Growing Up With Fables, Waking Up to Landfills

“Beta, finish your rice or the Waste Monster will come for you!”

That was my grandfather’s favourite warning when I was a child growing up in 1990s Patna. His stories were vivid and slightly terrifying. Clouds that talked, rivers that laughed, mountains of trash that swallowed towns. At the time, I thought of them as dramatic bedtime tales meant to keep me in check. What I didn’t realise then was that these fables were his way of protecting us from a future he quietly feared.

Years later, I found myself standing in front of the Ghazipur landfill in Delhi. A massive, stinking mountain of garbage, nearly 65 metres tall, loomed ahead of me. It was leaking into the streets and homes nearby, especially during the monsoon, when used syringes and medical sludge washed into the drains. It hit me then, uncomfortably hard. The Waste Monster wasn’t fiction. It was real. And the healthcare system, the very one meant to save us, was one of many things that was feeding it.

India generates more than 62 million tonnes of municipal solid waste every year. Less than 20 percent of this is processed in any scientific way. A growing part of this pile is medical waste plastics, packaging, pharmaceuticals, and all the leftovers of modern medicine. We often celebrate our advances in healthcare, and rightly so, but we don’t talk enough about the hidden cost.

Hospitals, for all their life-saving work, are also some of the most resource-hungry spaces around us. According to the Lancet Countdown, healthcare is responsible for over 4 percent of global greenhouse gas emissions, even more than the aviation sector. In India, many hospitals still depend on diesel generators during power cuts, which adds to the same air pollution that sends people to them with breathing problems.

Then there’s the plastic.

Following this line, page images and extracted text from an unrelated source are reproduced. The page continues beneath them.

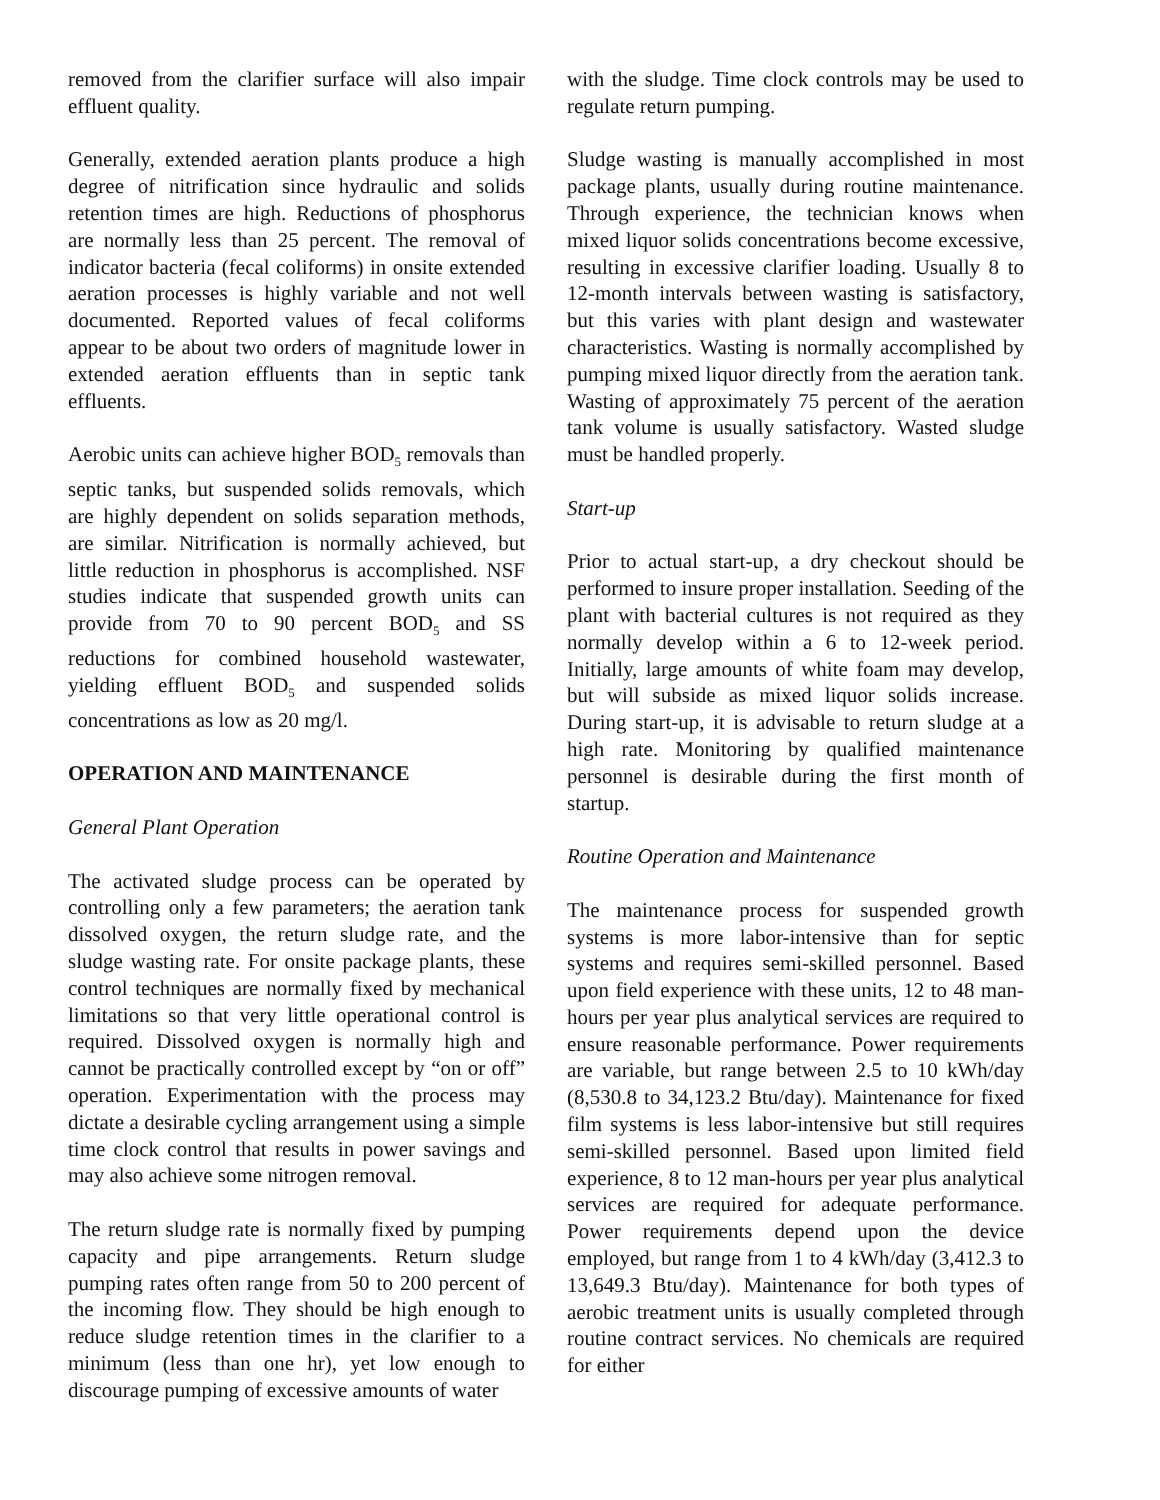removed from the clarifier surface will also impair effluent quality.
Generally, extended aeration plants produce a high degree of nitrification since hydraulic and solids retention times are high. Reductions of phosphorus are normally less than 25 percent. The removal of indicator bacteria (fecal coliforms) in onsite extended aeration processes is highly variable and not well documented. Reported values of fecal coliforms appear to be about two orders of magnitude lower in extended aeration effluents than in septic tank effluents.
Aerobic units can achieve higher BOD<sub>5</sub> removals than septic tanks, but suspended solids removals, which are highly dependent on solids separation methods, are similar. Nitrification is normally achieved, but little reduction in phosphorus is accomplished. NSF studies indicate that suspended growth units can provide from 70 to 90 percent BOD<sub>5</sub> and SS reductions for combined household wastewater, yielding effluent BOD<sub>5</sub> and suspended solids concentrations as low as 20 mg/l.
OPERATION AND MAINTENANCE
General Plant Operation
The activated sludge process can be operated by controlling only a few parameters; the aeration tank dissolved oxygen, the return sludge rate, and the sludge wasting rate. For onsite package plants, these control techniques are normally fixed by mechanical limitations so that very little operational control is required. Dissolved oxygen is normally high and cannot be practically controlled except by “on or off” operation. Experimentation with the process may dictate a desirable cycling arrangement using a simple time clock control that results in power savings and may also achieve some nitrogen removal.
The return sludge rate is normally fixed by pumping capacity and pipe arrangements. Return sludge pumping rates often range from 50 to 200 percent of the incoming flow. They should be high enough to reduce sludge retention times in the clarifier to a minimum (less than one hr), yet low enough to discourage pumping of excessive amounts of water
with the sludge. Time clock controls may be used to regulate return pumping.
Sludge wasting is manually accomplished in most package plants, usually during routine maintenance. Through experience, the technician knows when mixed liquor solids concentrations become excessive, resulting in excessive clarifier loading. Usually 8 to 12-month intervals between wasting is satisfactory, but this varies with plant design and wastewater characteristics. Wasting is normally accomplished by pumping mixed liquor directly from the aeration tank. Wasting of approximately 75 percent of the aeration tank volume is usually satisfactory. Wasted sludge must be handled properly.
Start-up
Prior to actual start-up, a dry checkout should be performed to insure proper installation. Seeding of the plant with bacterial cultures is not required as they normally develop within a 6 to 12-week period. Initially, large amounts of white foam may develop, but will subside as mixed liquor solids increase. During start-up, it is advisable to return sludge at a high rate. Monitoring by qualified maintenance personnel is desirable during the first month of startup.
Routine Operation and Maintenance
The maintenance process for suspended growth systems is more labor-intensive than for septic systems and requires semi-skilled personnel. Based upon field experience with these units, 12 to 48 man-hours per year plus analytical services are required to ensure reasonable performance. Power requirements are variable, but range between 2.5 to 10 kWh/day (8,530.8 to 34,123.2 Btu/day). Maintenance for fixed film systems is less labor-intensive but still requires semi-skilled personnel. Based upon limited field experience, 8 to 12 man-hours per year plus analytical services are required for adequate performance. Power requirements depend upon the device employed, but range from 1 to 4 kWh/day (3,412.3 to 13,649.3 Btu/day). Maintenance for both types of aerobic treatment units is usually completed through routine contract services. No chemicals are required for either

Indian hospitals throw out over 1,100 tonnes of plastic waste every single day. Most of this comes from single-use items like syringes, IV tubes, gloves, wrappings, which are essential for infection control, but disastrous once they’re discarded. These lifesaving tools can sit in a landfill for hundreds of years. And then there’s the quieter threat: antibiotic residues in water bodies which are creating superbugs that resist treatment.

In short, we’re treating patients in spaces that are polluting the environment and in the process, making everyone else sicker.

But it wasn’t always this way. I still remember how my grandmother ran her kitchen. There was no such thing as waste. Scraps went into compost, old bottles were washed and reused, and worn-out clothes were stitched into quilts. Circularity wasn’t a fancy word then. It was just common sense. Somewhere along the way, we replaced that wisdom with convenience, and now we’re paying the price.

The good news is that we can return to that sense of balance, even in healthcare. And it’s already happening in some places.

In Tamil Nadu, Aravind Eye Care uses solar-powered operating rooms. Their energy bills dropped by 75 percent, and the savings are used to offer free surgeries to those who can’t afford them. In Chennai, Kalaignar Centenary Super Speciality Hospital has cut its water and electricity bills drastically by using rainwater harvesting and better ventilation systems.

The effort isn’t limited to hospitals. In Dharavi, cooperatives recycle IV bags into plastic furniture. In Kerala, Ayurveda centres compost herbal waste into fertiliser that helps restore overused farmland. In Chhattisgarh, solar microgrids now power rural clinics through blackouts, helping lower maternal mortality. In Vietnam, rice husks are being turned into hospital fuel, cutting emissions by more than a third.

Whenever someone asks if these solutions are too risky or expensive, I think of Aravind again. Their reusable surgical tools have been linked to lower infection rates than single-use ones. But these are still exceptions. To make this the norm, we need bigger shifts. Policy guidelines like Ayushman Bharat and the National Health Mission must include sustainability goals. Medical manufacturers should be held accountable for the plastics they produce through mechanisms like Extended Producer Responsibility. Hospitals can start small with a waste audit here, a carbon report there, and gradually work their way into more circular systems.

As citizens, we need to be part of this shift, too. We can ask questions when we visit clinics. Do they use renewable energy? Do they reprocess their medical waste? Do they publish their environmental data? These may not be questions we’re used to asking, but they matter, and they signal that people care.

Across the world, countries are showing what’s possible. In Sweden, hospitals use AI to sort their waste in real time and power nearby homes with the energy generated. In Canada, hospitals lease and share expensive diagnostic machines rather than buying new ones. In Singapore, hospitals cool their buildings using underground aquifers instead of energy-heavy air conditioning.

India doesn’t just have the scale to make circular healthcare work. We have the creativity, community networks, and ancient wisdom to lead the way if we choose to act with urgency and imagination.

We’re the generation that inherited both the monster and the medicine. Circular healthcare is not some utopian fantasy. It’s a practical path forward, one that can cut costs, improve care, and stop our healing from hurting the planet.

It’s time we rewrote our fables. Not as cautionary tales from the past, but as blueprints for the future.